Hosting it for a second-straight year made some things flow a little more smoothly. ESPN staged "GameDay" in the same location last year, and Pyne said a lot of those logistics were already planned out. But that doesn't take away the adrenaline rush for him and his staff.

"I try to stay somewhat even-keeled, not coming off a roller coaster," said Pyne, who is in his 36th year working at Utah. "But I get juiced. It's a business like none other. I'm just happy to be a part of the group."

While the week-to-week locations are usually under wraps until after Saturday's games have been played, "GameDay" panelists teased last week that Salt Lake City was on their radar. Said Davis: "We don't mind dropping a little hint here and there."

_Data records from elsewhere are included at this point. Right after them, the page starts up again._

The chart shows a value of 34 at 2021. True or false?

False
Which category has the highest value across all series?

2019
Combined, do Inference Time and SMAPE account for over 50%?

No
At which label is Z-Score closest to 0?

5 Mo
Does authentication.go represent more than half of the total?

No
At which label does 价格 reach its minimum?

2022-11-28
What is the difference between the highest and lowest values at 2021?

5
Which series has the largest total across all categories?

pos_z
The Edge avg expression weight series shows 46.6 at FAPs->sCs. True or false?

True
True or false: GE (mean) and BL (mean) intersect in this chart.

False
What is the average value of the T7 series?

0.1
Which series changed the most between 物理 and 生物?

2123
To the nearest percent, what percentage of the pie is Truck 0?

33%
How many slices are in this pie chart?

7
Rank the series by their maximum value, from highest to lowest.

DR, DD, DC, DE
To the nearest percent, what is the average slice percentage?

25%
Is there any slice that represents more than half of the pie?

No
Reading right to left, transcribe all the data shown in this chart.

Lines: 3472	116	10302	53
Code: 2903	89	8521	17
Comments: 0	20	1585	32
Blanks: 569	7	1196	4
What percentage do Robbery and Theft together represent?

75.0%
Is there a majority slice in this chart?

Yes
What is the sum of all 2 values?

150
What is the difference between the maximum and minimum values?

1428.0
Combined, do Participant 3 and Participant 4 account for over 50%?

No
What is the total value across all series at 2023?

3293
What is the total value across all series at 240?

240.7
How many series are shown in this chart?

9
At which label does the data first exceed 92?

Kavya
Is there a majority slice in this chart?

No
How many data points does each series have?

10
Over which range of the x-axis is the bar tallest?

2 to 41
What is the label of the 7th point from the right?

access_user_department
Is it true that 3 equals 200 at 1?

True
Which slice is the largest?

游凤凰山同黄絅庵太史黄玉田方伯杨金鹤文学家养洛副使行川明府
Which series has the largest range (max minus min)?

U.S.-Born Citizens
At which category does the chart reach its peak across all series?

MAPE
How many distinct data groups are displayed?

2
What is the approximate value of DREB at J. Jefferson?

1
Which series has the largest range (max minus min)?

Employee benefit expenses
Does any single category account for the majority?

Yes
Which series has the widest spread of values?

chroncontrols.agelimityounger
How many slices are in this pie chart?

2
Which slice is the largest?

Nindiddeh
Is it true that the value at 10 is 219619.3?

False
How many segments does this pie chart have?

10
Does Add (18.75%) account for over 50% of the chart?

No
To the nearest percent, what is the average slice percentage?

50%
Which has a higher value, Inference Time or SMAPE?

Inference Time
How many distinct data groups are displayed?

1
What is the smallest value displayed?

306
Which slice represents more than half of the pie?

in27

He called the Utah fans "a great backdrop" for the show last year and expects that element to take care of itself. Other pieces still require more work between now and Saturday.

"GameDay" is in part famous for its picks segment, which features panelist Lee Corso donning a mascot head but also a celebrity guest picker. Gaiero revealed that "GameDay" gets its guest the same way a group of friends decides on where to get dinner: a five-person text thread in which each member throws out ideas.

Last week, Gaiero wrangled legendary CBS play-by-play man Verne Lundquist for a game in Tuscaloosa after running into him at an airport. The week before, the crew worked in wrestling showman Ric Flair for a show in Madison, Wis. And here last year, Jazz Hall of Famer John Stockton jetted in from his hometown of Spokane to pick Utah in its game against Cal — all while sporting a Ute cap, of course.

Who's up this week?

"We're still working on it," he said. Twitter: @kylegoon —

College GameDay fan guide

If you're coming to the University of Utah's Presidents Circle for Saturday's "College GameDay" broadcast, a few things to know:

• There will be a broadcast on ESPN from 11:30 a.m. to noon on Friday, then the show itself will run Saturday from 7 a.m. to 10 a.m.

• Overnight camping will be allowed in Presidents Circle starting at 4 p.m. on Friday afternoon.

• The line will form early Saturday morning before the broadcast to get into "The Pit" behind the "GameDay" set and appear on camera.

• Signs are welcome, but cannot be on sticks. Food, drink, backpacks and purses will not be allowed into "The Pit."